Superior Court Judge Bruce Thomas sentenced Fontana for fraud and breach of trust by a public official, saying "personal gain appears to be the only motive'' for the fraud.
"It may be in our terms a small pebble...but its ripple effect stretches further and lasts longer than the mass of the deed would seem,'' Thomas said.
Fontana resigned last month as mayor after he was found guilty of three fraud-related offences for forging an expense document in 2005 that resulted in a $1,700 government fraud.
At the start of the sentencing hearing Tuesday, the judge stayed the forgery count, because it was closely connected to the fraud.

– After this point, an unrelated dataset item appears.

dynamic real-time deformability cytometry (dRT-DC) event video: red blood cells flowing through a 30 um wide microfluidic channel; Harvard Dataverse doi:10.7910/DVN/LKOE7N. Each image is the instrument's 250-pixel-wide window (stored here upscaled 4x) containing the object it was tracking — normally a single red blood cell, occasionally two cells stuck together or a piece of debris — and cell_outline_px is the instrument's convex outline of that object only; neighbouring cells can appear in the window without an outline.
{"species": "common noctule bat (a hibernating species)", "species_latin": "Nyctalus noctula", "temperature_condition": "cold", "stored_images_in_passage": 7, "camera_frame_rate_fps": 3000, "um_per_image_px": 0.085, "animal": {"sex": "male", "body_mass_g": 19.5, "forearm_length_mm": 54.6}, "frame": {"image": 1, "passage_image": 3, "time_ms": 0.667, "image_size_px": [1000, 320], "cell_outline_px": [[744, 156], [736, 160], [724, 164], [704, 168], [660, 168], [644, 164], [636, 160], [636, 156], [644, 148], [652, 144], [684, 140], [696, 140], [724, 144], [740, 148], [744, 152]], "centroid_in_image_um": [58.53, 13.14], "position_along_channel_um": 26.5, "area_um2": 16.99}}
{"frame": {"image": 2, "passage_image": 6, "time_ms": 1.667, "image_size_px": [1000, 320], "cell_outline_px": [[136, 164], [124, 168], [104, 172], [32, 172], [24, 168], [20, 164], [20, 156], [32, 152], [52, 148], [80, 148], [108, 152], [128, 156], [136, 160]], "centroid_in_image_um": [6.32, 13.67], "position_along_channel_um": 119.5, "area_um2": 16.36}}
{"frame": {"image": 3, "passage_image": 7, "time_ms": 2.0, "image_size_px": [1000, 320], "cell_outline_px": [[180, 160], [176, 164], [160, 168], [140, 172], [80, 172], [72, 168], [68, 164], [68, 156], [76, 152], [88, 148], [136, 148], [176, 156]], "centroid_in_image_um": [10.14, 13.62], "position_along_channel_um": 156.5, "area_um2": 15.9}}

Crown Attorney Timothy Zuber had called for Fontana to spend four to six months in jail for fraud and breach of trust by a public official.
In an interview with AdvocateDaily.com, Toronto criminal lawyer Matthew Friedberg says the facts of this case didn't call for jail time.
“Given the quantum of the fraud, I don’t think it would serve the public’s interest to have him serve time in custody,” he says. “It will not address any principle of sentencing in a meaningful way; this was not a million-dollar fraud. I just don’t think a jail sentence has any utility at this point.”